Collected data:
▼▼▼
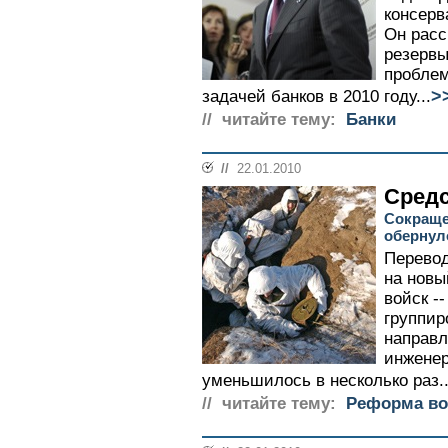
консерв
Он расс
резервы
проблем
>
задачей банков в 2010 году...
// читайте тему:
Банки
//
22.01.2010
Средс
Сокраще
обернул
Перевод
на новы
войск -
группир
направл
инженер
уменьшилось в несколько раз..
// читайте тему:
Реформа во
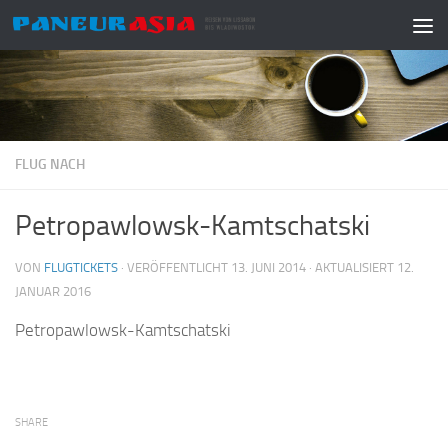
Zum Inhalt springen
FLUG NACH
Petropawlowsk-Kamtschatski
VON
FLUGTICKETS
· VERÖFFENTLICHT
13. JUNI 2014
· AKTUALISIERT
12.
JANUAR 2016
Petropawlowsk-Kamtschatski
SHARE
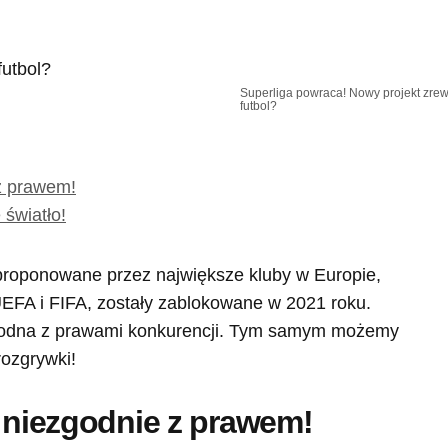
Superliga powraca! Nowy projekt zrew
futbol?
 z prawem!
 światło!
proponowane przez największe kluby w Europie,
EFA i FIFA, zostały zablokowane w 2021 roku.
 zgodna z prawami konkurencji. Tym samym możemy
rozgrywki!
y niezgodnie z prawem!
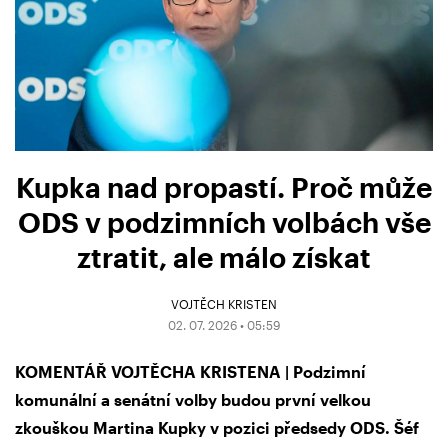
Kupka nad propastí. Proč může
ODS v podzimních volbách vše
ztratit, ale málo získat
VOJTĚCH KRISTEN
02. 07. 2026 • 05:59
KOMENTÁŘ VOJTĚCHA KRISTENA | Podzimní
komunální a senátní volby budou první velkou
zkouškou Martina Kupky v pozici předsedy ODS. Šéf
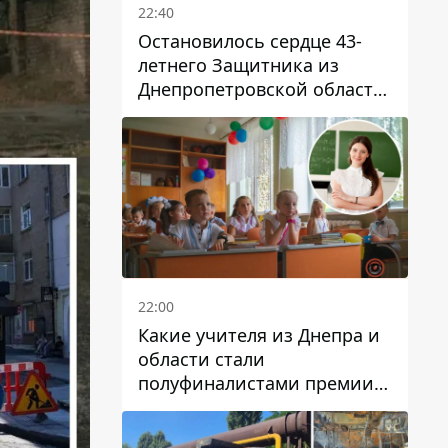
22:40
Остановилось сердце 43-
летнего Защитника из
Днепропетровской области
Евгения Зинченко
22:00
Какие учителя из Днепра и
области стали
полуфиналистами премии
Global Teacher Prize Ukraine
2026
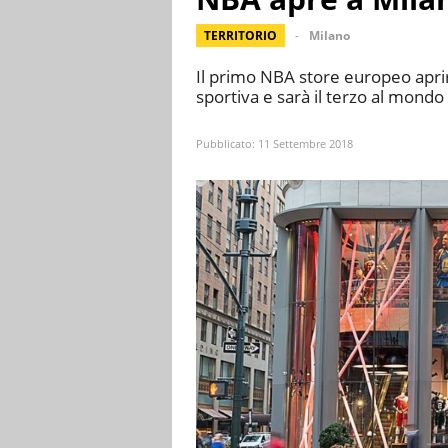
TERRITORIO
Milano
Il primo NBA store europeo aprir
sportiva e sarà il terzo al mondo
Pubblicato:
11 Settembre 2018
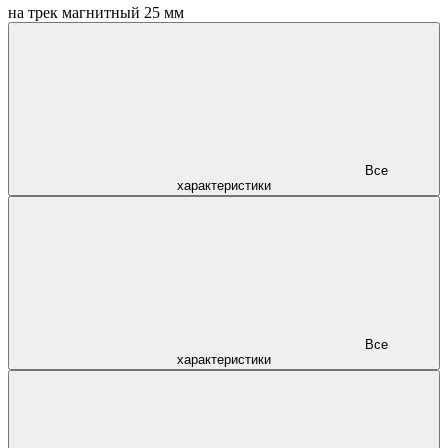
на трек магнитный 25 мм
Все
характеристики
Все
характеристики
▲▲▲
Request →
Retype every entry word for word, but do not carry over the pictures.

Exercise output →
консерв
Он расс
резервы
проблем
>
задачей банков в 2010 году...
// читайте тему:
Банки
//
22.01.2010
Средс
Сокраще
обернул
Перевод
на новы
войск -
группир
направл
инженер
уменьшилось в несколько раз..
// читайте тему:
Реформа во
Zum Inhalt springen
FLUG NACH
Petropawlowsk-Kamtschatski
VON
FLUGTICKETS
· VERÖFFENTLICHT
13. JUNI 2014
· AKTUALISIERT
12.
JANUAR 2016
Petropawlowsk-Kamtschatski
SHARE
Superliga powraca! Nowy projekt zrew
futbol?
 z prawem!
 światło!
proponowane przez największe kluby w Europie,
EFA i FIFA, zostały zablokowane w 2021 roku.
 zgodna z prawami konkurencji. Tym samym możemy
rozgrywki!
y niezgodnie z prawem!
Kupka nad propastí. Proč může
ODS v podzimních volbách vše
ztratit, ale málo získat
VOJTĚCH KRISTEN
02. 07. 2026 • 05:59
KOMENTÁŘ VOJTĚCHA KRISTENA | Podzimní
komunální a senátní volby budou první velkou
zkouškou Martina Kupky v pozici předsedy ODS. Šéf
22:40
Остановилось сердце 43-
летнего Защитника из
Днепропетровской области
Евгения Зинченко
22:00
Какие учителя из Днепра и
области стали
полуфиналистами премии
Global Teacher Prize Ukraine
2026
TERRITORIO
Milano
Il primo NBA store europeo aprir
sportiva e sarà il terzo al mondo
Pubblicato:
11 Settembre 2018
на трек магнитный 25 мм
Все
характеристики
Все
характеристики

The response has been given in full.